BEGIN Records for processing

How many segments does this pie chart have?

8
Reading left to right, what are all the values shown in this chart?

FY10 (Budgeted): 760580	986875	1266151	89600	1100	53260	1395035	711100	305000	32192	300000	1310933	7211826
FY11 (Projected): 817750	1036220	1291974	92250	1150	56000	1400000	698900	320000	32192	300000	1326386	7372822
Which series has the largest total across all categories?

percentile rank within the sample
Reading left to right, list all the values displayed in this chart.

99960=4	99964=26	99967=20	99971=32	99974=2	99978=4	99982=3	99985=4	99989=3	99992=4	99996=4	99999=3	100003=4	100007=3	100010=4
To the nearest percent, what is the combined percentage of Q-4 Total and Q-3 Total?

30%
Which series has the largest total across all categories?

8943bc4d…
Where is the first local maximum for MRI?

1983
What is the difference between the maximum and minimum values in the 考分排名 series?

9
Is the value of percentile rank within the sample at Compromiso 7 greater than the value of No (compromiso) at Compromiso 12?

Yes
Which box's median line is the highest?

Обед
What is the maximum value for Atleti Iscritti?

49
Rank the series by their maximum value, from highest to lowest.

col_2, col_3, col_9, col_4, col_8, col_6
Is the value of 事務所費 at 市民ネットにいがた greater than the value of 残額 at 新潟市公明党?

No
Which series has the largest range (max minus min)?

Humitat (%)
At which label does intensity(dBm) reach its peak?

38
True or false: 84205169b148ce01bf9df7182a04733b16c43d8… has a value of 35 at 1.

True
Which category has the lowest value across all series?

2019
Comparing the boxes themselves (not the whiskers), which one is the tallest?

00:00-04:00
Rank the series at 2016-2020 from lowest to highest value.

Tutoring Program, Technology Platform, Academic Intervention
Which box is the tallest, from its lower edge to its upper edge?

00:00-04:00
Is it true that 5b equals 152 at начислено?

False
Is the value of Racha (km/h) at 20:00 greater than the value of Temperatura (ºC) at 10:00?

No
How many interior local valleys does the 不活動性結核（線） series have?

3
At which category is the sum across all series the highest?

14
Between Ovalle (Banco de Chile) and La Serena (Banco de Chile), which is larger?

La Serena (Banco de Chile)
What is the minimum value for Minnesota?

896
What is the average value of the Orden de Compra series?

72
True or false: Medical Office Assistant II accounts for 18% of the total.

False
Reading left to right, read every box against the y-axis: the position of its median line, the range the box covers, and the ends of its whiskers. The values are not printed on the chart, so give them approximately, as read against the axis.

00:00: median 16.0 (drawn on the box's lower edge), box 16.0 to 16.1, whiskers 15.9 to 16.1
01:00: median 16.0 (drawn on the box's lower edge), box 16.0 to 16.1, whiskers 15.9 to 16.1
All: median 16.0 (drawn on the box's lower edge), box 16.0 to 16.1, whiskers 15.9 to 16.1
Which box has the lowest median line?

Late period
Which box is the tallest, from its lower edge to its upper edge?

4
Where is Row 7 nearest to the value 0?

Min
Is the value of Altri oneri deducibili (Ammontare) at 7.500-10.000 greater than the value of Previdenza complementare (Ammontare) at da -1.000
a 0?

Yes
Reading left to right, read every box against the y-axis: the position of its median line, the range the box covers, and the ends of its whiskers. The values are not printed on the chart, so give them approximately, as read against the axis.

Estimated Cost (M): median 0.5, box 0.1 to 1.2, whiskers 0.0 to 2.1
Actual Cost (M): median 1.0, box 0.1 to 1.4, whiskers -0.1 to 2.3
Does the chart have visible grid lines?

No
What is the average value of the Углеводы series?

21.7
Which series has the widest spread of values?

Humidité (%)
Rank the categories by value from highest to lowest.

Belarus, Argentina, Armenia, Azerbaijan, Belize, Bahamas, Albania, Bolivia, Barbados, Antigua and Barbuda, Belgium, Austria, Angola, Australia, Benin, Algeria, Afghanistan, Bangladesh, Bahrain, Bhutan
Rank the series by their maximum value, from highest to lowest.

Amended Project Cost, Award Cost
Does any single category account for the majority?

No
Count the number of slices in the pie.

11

END Records for processing

*Instructions for the task:*
Copy out every line of the listing above word for word, with nothing changed.

*Response area:*
How many segments does this pie chart have?

8
Reading left to right, what are all the values shown in this chart?

FY10 (Budgeted): 760580	986875	1266151	89600	1100	53260	1395035	711100	305000	32192	300000	1310933	7211826
FY11 (Projected): 817750	1036220	1291974	92250	1150	56000	1400000	698900	320000	32192	300000	1326386	7372822
Which series has the largest total across all categories?

percentile rank within the sample
Reading left to right, list all the values displayed in this chart.

99960=4	99964=26	99967=20	99971=32	99974=2	99978=4	99982=3	99985=4	99989=3	99992=4	99996=4	99999=3	100003=4	100007=3	100010=4
To the nearest percent, what is the combined percentage of Q-4 Total and Q-3 Total?

30%
Which series has the largest total across all categories?

8943bc4d…
Where is the first local maximum for MRI?

1983
What is the difference between the maximum and minimum values in the 考分排名 series?

9
Is the value of percentile rank within the sample at Compromiso 7 greater than the value of No (compromiso) at Compromiso 12?

Yes
Which box's median line is the highest?

Обед
What is the maximum value for Atleti Iscritti?

49
Rank the series by their maximum value, from highest to lowest.

col_2, col_3, col_9, col_4, col_8, col_6
Is the value of 事務所費 at 市民ネットにいがた greater than the value of 残額 at 新潟市公明党?

No
Which series has the largest range (max minus min)?

Humitat (%)
At which label does intensity(dBm) reach its peak?

38
True or false: 84205169b148ce01bf9df7182a04733b16c43d8… has a value of 35 at 1.

True
Which category has the lowest value across all series?

2019
Comparing the boxes themselves (not the whiskers), which one is the tallest?

00:00-04:00
Rank the series at 2016-2020 from lowest to highest value.

Tutoring Program, Technology Platform, Academic Intervention
Which box is the tallest, from its lower edge to its upper edge?

00:00-04:00
Is it true that 5b equals 152 at начислено?

False
Is the value of Racha (km/h) at 20:00 greater than the value of Temperatura (ºC) at 10:00?

No
How many interior local valleys does the 不活動性結核（線） series have?

3
At which category is the sum across all series the highest?

14
Between Ovalle (Banco de Chile) and La Serena (Banco de Chile), which is larger?

La Serena (Banco de Chile)
What is the minimum value for Minnesota?

896
What is the average value of the Orden de Compra series?

72
True or false: Medical Office Assistant II accounts for 18% of the total.

False
Reading left to right, read every box against the y-axis: the position of its median line, the range the box covers, and the ends of its whiskers. The values are not printed on the chart, so give them approximately, as read against the axis.

00:00: median 16.0 (drawn on the box's lower edge), box 16.0 to 16.1, whiskers 15.9 to 16.1
01:00: median 16.0 (drawn on the box's lower edge), box 16.0 to 16.1, whiskers 15.9 to 16.1
All: median 16.0 (drawn on the box's lower edge), box 16.0 to 16.1, whiskers 15.9 to 16.1
Which box has the lowest median line?

Late period
Which box is the tallest, from its lower edge to its upper edge?

4
Where is Row 7 nearest to the value 0?

Min
Is the value of Altri oneri deducibili (Ammontare) at 7.500-10.000 greater than the value of Previdenza complementare (Ammontare) at da -1.000
a 0?

Yes
Reading left to right, read every box against the y-axis: the position of its median line, the range the box covers, and the ends of its whiskers. The values are not printed on the chart, so give them approximately, as read against the axis.

Estimated Cost (M): median 0.5, box 0.1 to 1.2, whiskers 0.0 to 2.1
Actual Cost (M): median 1.0, box 0.1 to 1.4, whiskers -0.1 to 2.3
Does the chart have visible grid lines?

No
What is the average value of the Углеводы series?

21.7
Which series has the widest spread of values?

Humidité (%)
Rank the categories by value from highest to lowest.

Belarus, Argentina, Armenia, Azerbaijan, Belize, Bahamas, Albania, Bolivia, Barbados, Antigua and Barbuda, Belgium, Austria, Angola, Australia, Benin, Algeria, Afghanistan, Bangladesh, Bahrain, Bhutan
Rank the series by their maximum value, from highest to lowest.

Amended Project Cost, Award Cost
Does any single category account for the majority?

No
Count the number of slices in the pie.

11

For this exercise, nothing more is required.